On Tuesday Wake County schools held a kindergarten registration and choice drive at Martin Street Baptist in downtown Raleigh as part of an effort to increase participation in its choice assignment plan. Tiffany Patterson is a single parent who lives just two blocks away at Birchwood apartments. She didn’t even know Wake had moved away from a base assignment model.
As the second and final round of choice rapidly advances toward its April 12 closing date, WCPSS is making its final efforts to reach out to the roughly 2,500 kindergarten families — about 20 percent — who did not participate in the first round or magnet selection. Children of kindergarten families who don’t participate will be placed wherever there is capacity.
That’s what will happen to Patterson’s son, Andrew, if she doesn’t choose. She’s not a new parent to the district. She has a child at Hunter Elementary already and was under the impression Andrew would automatically attend the same school. That’s what she wants.
“I don’t see the news,” Patterson said. “A nice, bright note in your child’s bag would have been nice. Just something to tell you that there aren’t base schools anymore, maybe some fliers or more information outside the schools.”
At the registration drive, Marcela Maldonado, who has four children in the system and one entering kindergarten, waited in a room in Martin Street Baptist Church with other parents who knew they had to make a choice.
The uncertainty of where her child might go to school weighed heavily. She lives near Spring Forest Road and Capital Boulevard and does not want her child to go to school in her neighborhood. She wants her child to go to school near Wake Forest.
“Close to home is good for meetings and emergencies,” Maldonado said. “Wakefield is a good area.”
After speaking with an assignment counselor, Maldonado was feeling better. She found out that since she already has a child at Wakefield, her rising kindergartener has the highest priority to get into Wakefield—a school where there are still seats available.
But the people that showed up to be served are only half of the story. They’re the ones that know or have time to invest in making a choice.
A Record reporter and photographer only had to travel two blocks west to find families who weren’t getting the same positive help. Tiffany Patterson was the very first person the Record spoke with after leaving the church.
Two blocks further into downtown sit Eastwood Court apartments, where Sharlyn Williams lives with her family. She had heard about the choice process on the news, but didn’t make the cutoff date to participate in the first round. She’s still hasn’t made a choice for her rising kindergartener, with just two days left in the final selection round.

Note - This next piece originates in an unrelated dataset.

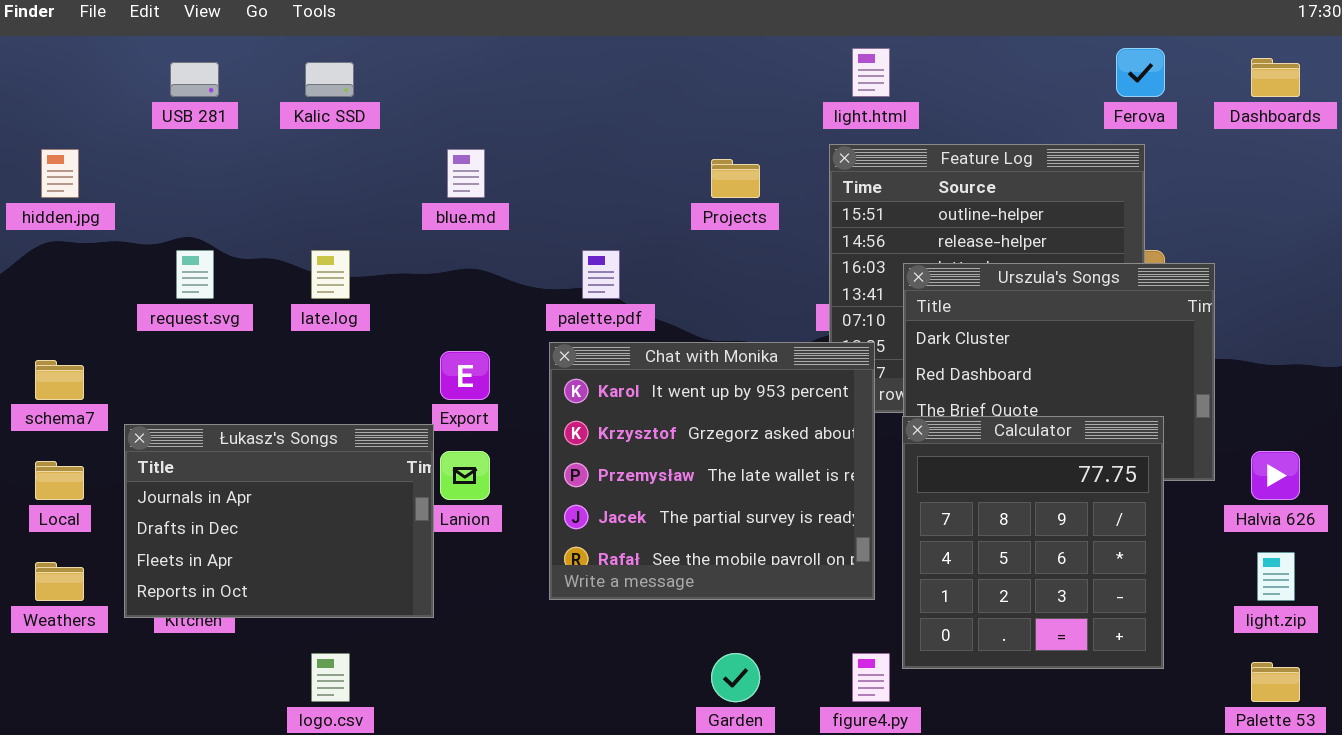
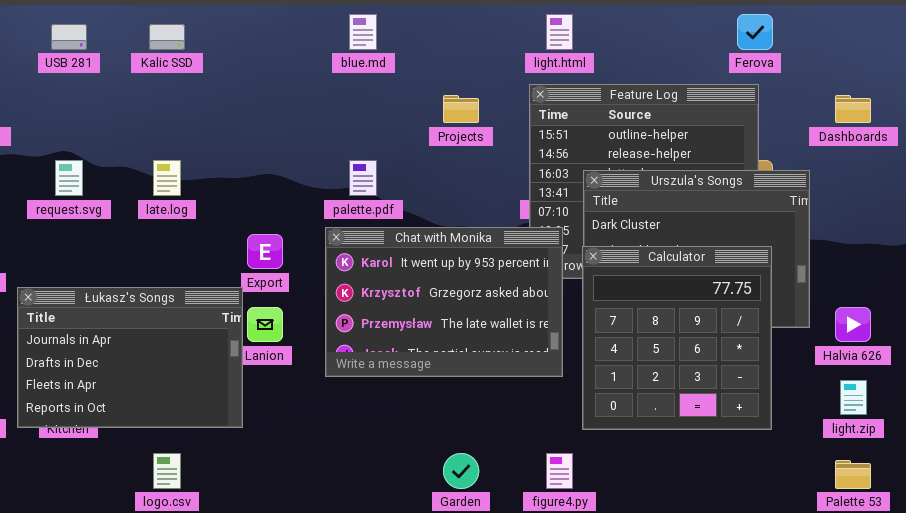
Dashboards: [1251,58,1300,97] -> [835,95,871,123], moved
blue.md: [447,149,485,198] -> [349,14,377,50], moved
Chat with Monika: [549,342,875,600] -> [325,227,563,377], resized
Calculator: [902,416,1164,669] -> [582,246,772,430], moved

“Why should you have to pick?” Williams asked. “You should only have to pick if you don’t want to go to your district [base] school.”
Williams said it’s difficult for the many resource-strapped, single-parent families in her neighborhood to invest the necessary time and energy to make an informed choice.
“It wasn’t confusing,” she said. “It was just like ‘wow!’ You’ve got to go through all this just to get your kid in school.”
Simply from a mathematics perspective, choosing in the second round provides no advantage. Some schools had most, if not all, of their seats filled in the first round. And while there are fewer people choosing in the second round, there are also far fewer seats.
Valerie Smith is the grandmother of a rising kindergartener who lives in Eastwood. Even though they are not new families to the district, they’re also making their choice in the second round. The choice process has been difficult to navigate for her daughter, who is a single mom and a student.
People in Eastwood are “fighting to get out,” Smith said. “It’s almost impossible if you don’t have family support. I tell my grandchild every morning that he can do whatever he wants to do.”
But even for engaged families like Smith’s, the choice process presents a hurdle.
In some ways, “it’s better to have choice,” Smith said. “But the process of making a choice is more difficult.”
“We’ve often said that the success of this choice plan will hinge on the community’s engagement in the process,” said Keith Sutton, who represents Southeast Raleigh on Wake’s school board.
“When you take a community like Southeast Raleigh, where a digital divide exists—and quite frankly an information divide—or you have single families that know about it or hear about it but don’t have time to get to it, then it makes it difficult for families to engage in the way they need to for the plan work for them,” Sutton said.
“Some people here don’t have access to the news and the internet as we would like to have,” Patterson said. “That makes it really hard for us.”
The school system estimates it will have 12,500 kindergarteners next year. Less than 10,000 made a choice during magnet selection and choice round one. In a written response they told the Record, “The number of those participating in Choice [Round] 2 is currently not available.”
At its registration drive, Wake served 21 families, which represented 59 students (not all kindergarteners). They were almost exclusively Hispanic and in most cases both parents were present.
Sutton said it’s still too early to tell if the choice plan is working for resource-strapped families like Patterson’s.
“That’s one of the reasons why there were concerns about the choice plan to start with,” he said.